What if the owner does 50 miles between charges instead of 40 miles? Then the Volt’s 1.4 litre petrol-engine has to kick in to cover the extra ten miles—not to drive the wheels directly, like the Prius’s engine does, but to recharge the battery, which then feeds juice to the electric motor, which, in turn, drives the wheels.

If that were an efficient way of delivering torque to the wheels, all cars would have electric transmission systems instead of mechanical ones. They don’t, for good reason. So expect no more than 20mpg for a car the size and weight of the Volt when running under petrol power. In that case, the fuel used for a 50-mile journey would be half a gallon and the efficiency would be 100mpg. (Alternatively, you could take the figures for the price of motoring given above, and calculate an efficiency of 58mpg.) Go 60 miles and it would drop to 60mpg using the first measure, or 44mpg using the second.

And this assumes that no power-sapping components are switched on and the owner drives with a featherlight foot. In the real world the Volt’s 40-mile range on battery power alone is likely to be 30 miles at best—and perhaps half that if driver is in a hurry, the terrain is hilly and the lights, wipers and air-conditioning are turned on. Any reduction in battery-only motoring hits the Volt’s overall fuel economy hard.

The efficiency ratings that makers are claiming for their plug-in hybrids are nonsense. They are little more than figures plucked from the air because they depend on specific sets of circumstances. That makes comparisons with fossil-fuelled cars almost impossible.

Petrol cars and diesels can also get more or fewer miles to the gallon depending on how they are driven, but irrespective of the distance the owner drives. And they are, of course, oblivious to electricity rates. So if any meaningful comparison is to be made (and one needs to be, so customers can make intelligent choices), the best way would be to determine how many miles could be driven for the energy used—that is, the miles per kilowatt-hour.
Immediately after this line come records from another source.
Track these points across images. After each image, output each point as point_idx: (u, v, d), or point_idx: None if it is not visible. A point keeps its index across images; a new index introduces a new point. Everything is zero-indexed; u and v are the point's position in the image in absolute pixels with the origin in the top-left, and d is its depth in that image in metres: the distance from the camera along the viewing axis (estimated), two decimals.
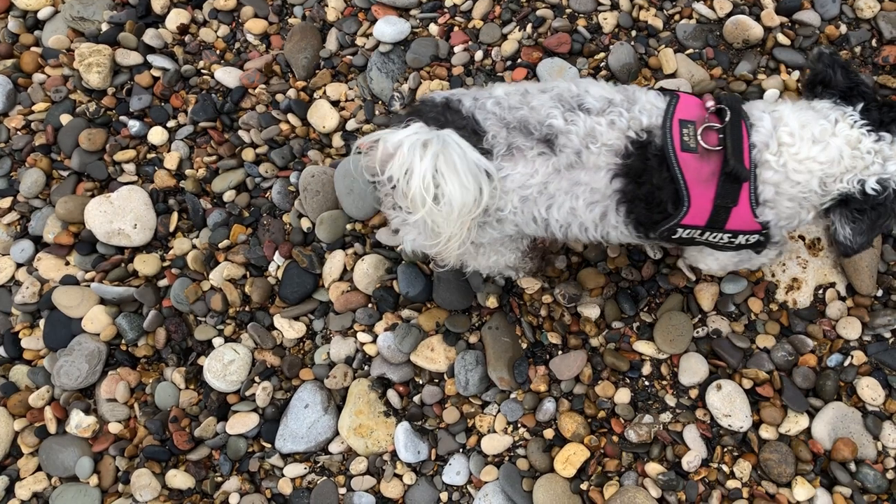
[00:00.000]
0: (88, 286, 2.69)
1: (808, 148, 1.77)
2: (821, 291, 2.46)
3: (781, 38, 2.72)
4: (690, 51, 2.76)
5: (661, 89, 1.92)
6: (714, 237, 1.87)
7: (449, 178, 1.65)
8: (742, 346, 2.41)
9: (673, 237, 1.87)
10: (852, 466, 2.28)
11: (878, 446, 2.31)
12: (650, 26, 2.79)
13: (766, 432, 2.33)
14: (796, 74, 2.68)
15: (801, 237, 2.48)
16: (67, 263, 2.76)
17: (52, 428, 2.56)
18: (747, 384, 2.38)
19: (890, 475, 2.27)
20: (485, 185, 1.70)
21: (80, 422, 2.54)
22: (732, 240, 1.87)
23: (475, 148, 1.71)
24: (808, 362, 2.39)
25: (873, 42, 2.73)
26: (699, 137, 1.77)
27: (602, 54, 2.76)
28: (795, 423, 2.32)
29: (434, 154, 1.63)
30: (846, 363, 2.39)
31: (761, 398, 2.37)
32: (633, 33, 2.80)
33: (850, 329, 2.39)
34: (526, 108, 1.80)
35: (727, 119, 1.79)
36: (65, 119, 2.91)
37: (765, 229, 1.85)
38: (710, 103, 1.84)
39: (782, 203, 1.82)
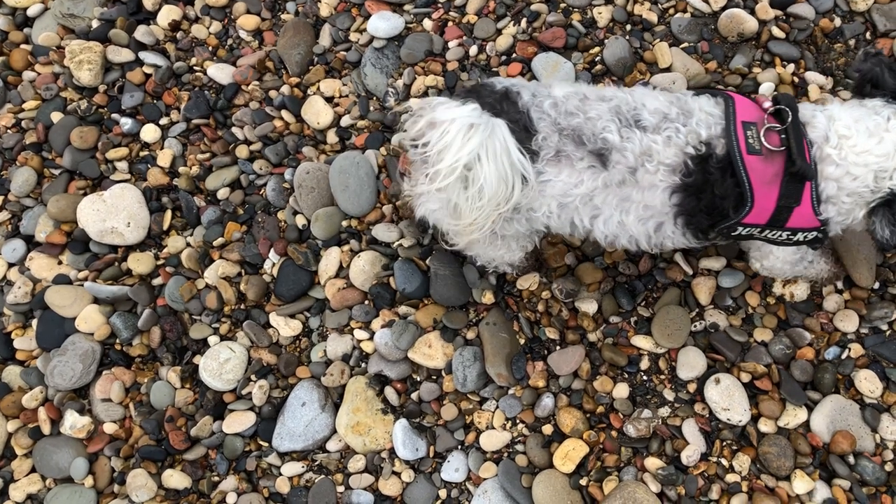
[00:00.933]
0: (82, 285, 2.66)
1: (864, 140, 1.77)
2: (817, 284, 2.45)
3: (776, 32, 2.72)
4: (685, 45, 2.75)
5: (710, 91, 1.90)
6: (773, 234, 1.87)
7: (487, 168, 1.64)
8: (740, 340, 2.41)
9: (732, 234, 1.87)
10: (851, 459, 2.28)
11: (877, 438, 2.31)
12: (645, 20, 2.79)
13: (765, 426, 2.33)
14: (791, 67, 2.68)
15: None
16: (60, 263, 2.74)
17: (46, 429, 2.53)
18: (745, 378, 2.37)
19: (888, 467, 2.28)
20: (517, 186, 1.69)
21: (74, 422, 2.51)
22: (791, 237, 1.87)
23: (522, 146, 1.70)
24: (806, 355, 2.39)
25: (867, 35, 2.73)
26: (762, 139, 1.76)
27: (597, 49, 2.75)
28: (794, 417, 2.32)
29: (479, 140, 1.62)
30: (844, 356, 2.38)
31: (760, 392, 2.36)
32: (628, 27, 2.79)
33: (848, 322, 2.39)
34: (582, 117, 1.78)
35: (789, 119, 1.77)
36: (56, 117, 2.88)
37: (823, 226, 1.85)
38: (768, 104, 1.82)
39: (842, 199, 1.82)
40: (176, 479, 2.45)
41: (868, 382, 2.34)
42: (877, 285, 2.43)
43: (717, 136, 1.78)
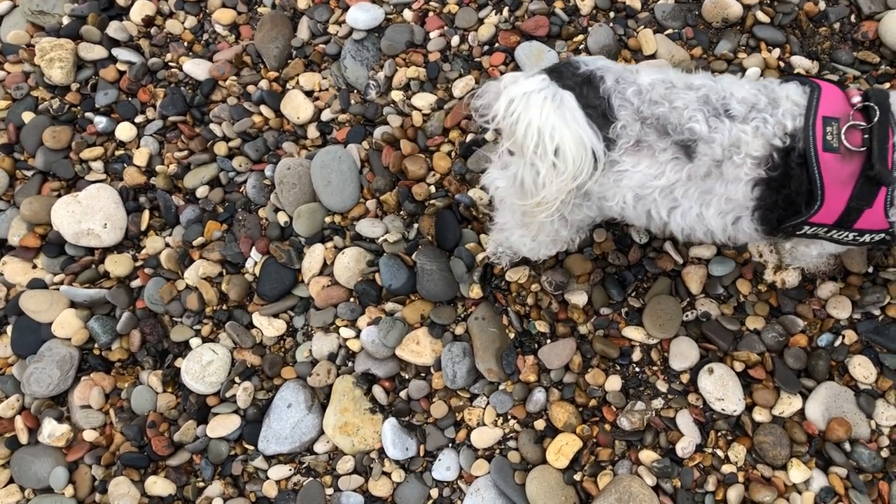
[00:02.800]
0: (57, 289, 2.59)
1: None
2: (819, 276, 2.41)
3: (761, 16, 2.68)
4: (670, 31, 2.72)
5: (799, 77, 1.82)
6: (839, 235, 1.80)
7: (563, 134, 1.59)
8: (732, 329, 2.37)
9: (797, 233, 1.81)
10: (847, 446, 2.25)
11: (872, 425, 2.28)
12: (628, 7, 2.75)
13: (760, 415, 2.30)
14: (777, 52, 2.65)
15: None
16: (34, 266, 2.66)
17: (23, 438, 2.46)
18: (739, 367, 2.34)
19: (885, 453, 2.25)
20: (590, 160, 1.63)
21: (52, 430, 2.44)
22: (857, 238, 1.80)
23: (599, 133, 1.65)
24: (799, 343, 2.36)
25: (852, 18, 2.71)
26: (843, 137, 1.67)
27: (581, 37, 2.71)
28: (789, 405, 2.29)
29: (551, 109, 1.58)
30: (837, 342, 2.36)
31: (753, 380, 2.33)
32: (612, 14, 2.75)
33: (841, 308, 2.36)
34: (667, 106, 1.70)
35: (876, 119, 1.67)
36: (27, 117, 2.81)
37: (891, 228, 1.77)
38: (857, 99, 1.72)
39: None
40: (160, 485, 2.38)
41: (862, 368, 2.31)
42: (870, 269, 2.40)
43: (801, 128, 1.70)
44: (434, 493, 2.36)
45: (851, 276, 2.40)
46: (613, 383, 2.36)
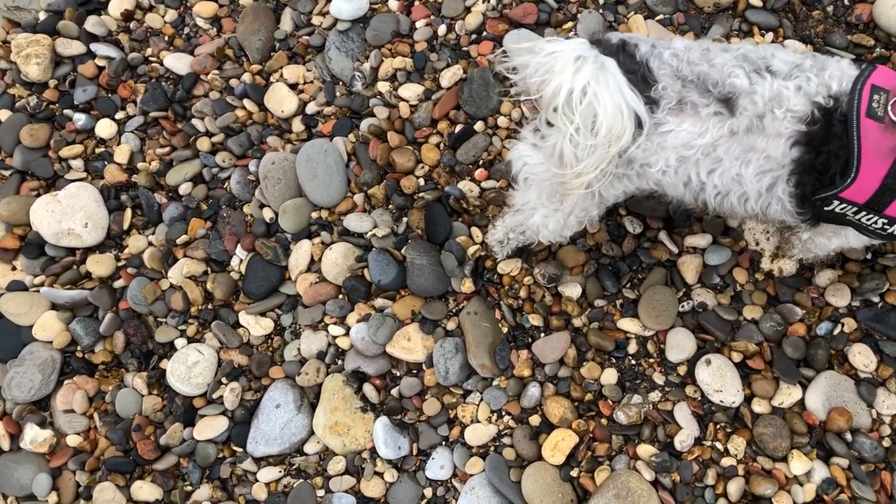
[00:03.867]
0: (38, 291, 2.52)
1: None
2: (816, 264, 2.37)
3: (753, 0, 2.63)
4: (661, 16, 2.66)
5: (855, 60, 1.77)
6: (868, 219, 1.72)
7: (602, 98, 1.53)
8: (729, 319, 2.33)
9: (826, 209, 1.74)
10: (848, 436, 2.21)
11: (873, 414, 2.24)
12: None
13: (759, 406, 2.25)
14: (770, 36, 2.60)
15: None
16: (14, 268, 2.59)
17: (4, 444, 2.40)
18: (737, 357, 2.29)
19: (886, 443, 2.21)
20: (631, 124, 1.58)
21: (35, 436, 2.38)
22: (887, 227, 1.73)
23: (640, 95, 1.60)
24: (798, 332, 2.31)
25: (845, 0, 2.66)
26: (889, 108, 1.61)
27: (570, 24, 2.66)
28: (788, 395, 2.25)
29: (590, 72, 1.52)
30: (836, 331, 2.31)
31: (752, 371, 2.29)
32: (601, 1, 2.69)
33: (840, 296, 2.32)
34: (706, 65, 1.67)
35: None
36: (4, 115, 2.73)
37: None
38: None
39: None
40: (146, 490, 2.32)
41: (862, 356, 2.27)
42: (868, 256, 2.36)
43: (846, 92, 1.64)
44: (428, 492, 2.30)
45: (850, 262, 2.35)
46: (609, 377, 2.31)
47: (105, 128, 2.71)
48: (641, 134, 1.64)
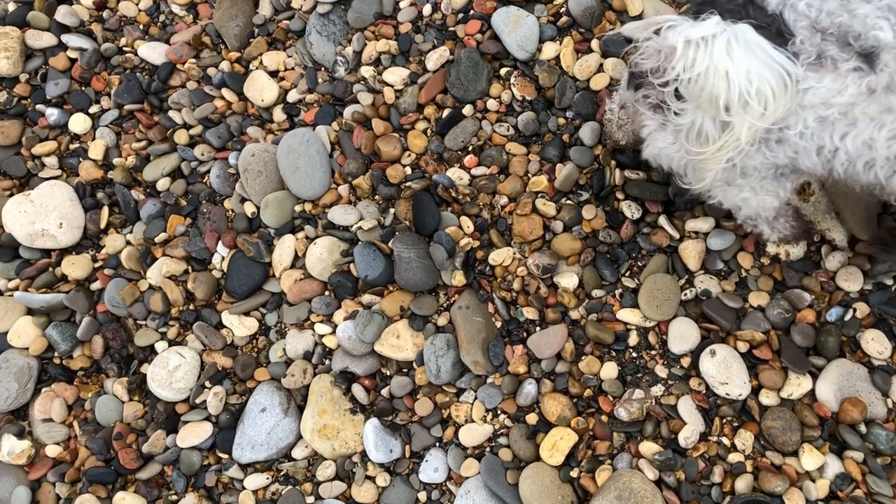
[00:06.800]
0: (12, 296, 2.42)
1: None
2: (816, 238, 2.26)
3: None
4: None
5: None
6: None
7: (762, 73, 1.47)
8: (734, 306, 2.21)
9: None
10: (862, 428, 2.10)
11: (889, 403, 2.12)
12: None
13: (768, 398, 2.14)
14: None
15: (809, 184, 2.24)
16: None
17: None
18: (743, 347, 2.18)
19: None
20: (790, 92, 1.50)
21: (12, 448, 2.29)
22: None
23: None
24: (807, 318, 2.19)
25: None
26: None
27: (561, 0, 2.52)
28: (798, 386, 2.13)
29: (740, 51, 1.45)
30: (848, 316, 2.19)
31: (759, 361, 2.17)
32: None
33: (852, 280, 2.19)
34: (846, 15, 1.55)
35: None
36: None
37: None
38: None
39: None
40: (129, 501, 2.24)
41: (876, 343, 2.15)
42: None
43: None
44: (422, 496, 2.21)
45: (860, 243, 2.23)
46: (609, 371, 2.20)
47: (79, 122, 2.60)
48: (789, 93, 1.55)
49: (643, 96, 1.72)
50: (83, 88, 2.66)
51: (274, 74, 2.60)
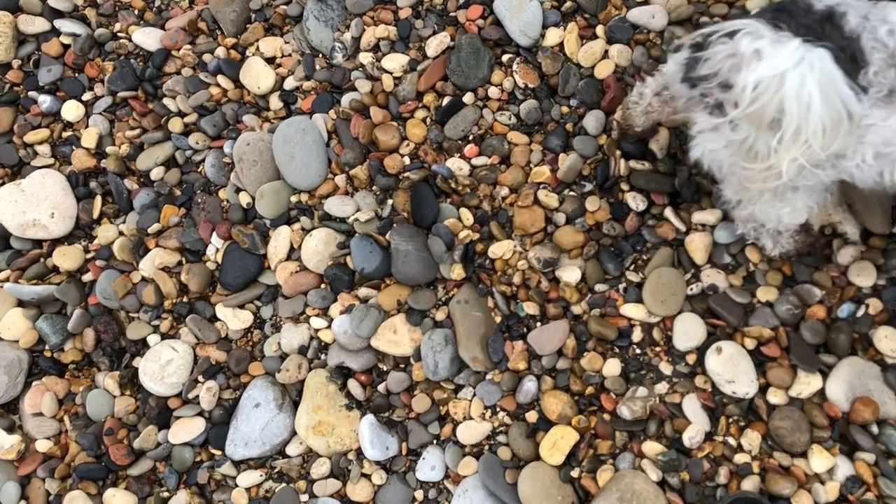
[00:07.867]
0: (2, 287, 2.38)
1: None
2: (827, 232, 2.18)
3: None
4: None
5: None
6: None
7: (822, 111, 1.37)
8: (742, 302, 2.14)
9: None
10: (874, 428, 2.03)
11: None
12: None
13: (775, 397, 2.07)
14: None
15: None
16: None
17: None
18: (750, 344, 2.11)
19: None
20: (835, 124, 1.42)
21: (2, 443, 2.26)
22: None
23: (849, 79, 1.42)
24: (817, 314, 2.12)
25: None
26: None
27: None
28: (807, 385, 2.07)
29: (811, 88, 1.36)
30: (860, 313, 2.12)
31: (767, 359, 2.11)
32: None
33: (865, 275, 2.12)
34: None
35: None
36: None
37: None
38: None
39: None
40: (119, 498, 2.20)
41: (889, 340, 2.08)
42: (894, 230, 2.16)
43: None
44: (419, 495, 2.16)
45: (873, 237, 2.15)
46: (612, 368, 2.14)
47: (72, 110, 2.55)
48: (850, 132, 1.46)
49: (701, 95, 1.62)
50: (76, 75, 2.61)
51: (271, 61, 2.54)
In those terms, a plug-in hybrid that uses 25 kilowatt-hours of energy to go 100 miles would have a “fuel” consumption of four miles per kilowatt-hour.

To find out what that is equivalent to in miles per gallon, you need to compare the energy content of the natural gas or coal used to generate, say, 25 kilowatt-hours of electricity with the energy content of the gallons of petrol needed to go 100 miles. To be meaningful, however, the calculation must account, on one side of the equation, for all the energy wasted in turning natural gas or coal into electricity, transporting it over the grid and then pumping it into a battery. To ensure apples are compared with apples, the other side of the equation has to take into account all the energy wasted in refining and transporting the petrol and pumping it into a car.

Such an analysis has actually been done by engineers at AC Propulsion, a firm in the Los Angeles area that makes parts for electric cars. Their conclusion was that around eight miles per kilowatt-hour is the equivalent of 100mpg. So forget GM’s outlandish claims: the Chevy Volt will get at best 50mpg in the city. As your correspondent noted at the beginning, that is not at all bad—but it is nowhere near the preposterous 230mpg being touted.

Comment

I get 45.5 mpg on my 2009 Prius, and that is with the AC on all the time. I havent figured out how to set the AC yet, so it stays on at 77 degrees. Altho the title of the article is sticker shock, not much mention was made about the price. My 2009 Prius cost $21,000 so when its compared to the $40,000 Volt, it looks pretty reasonable.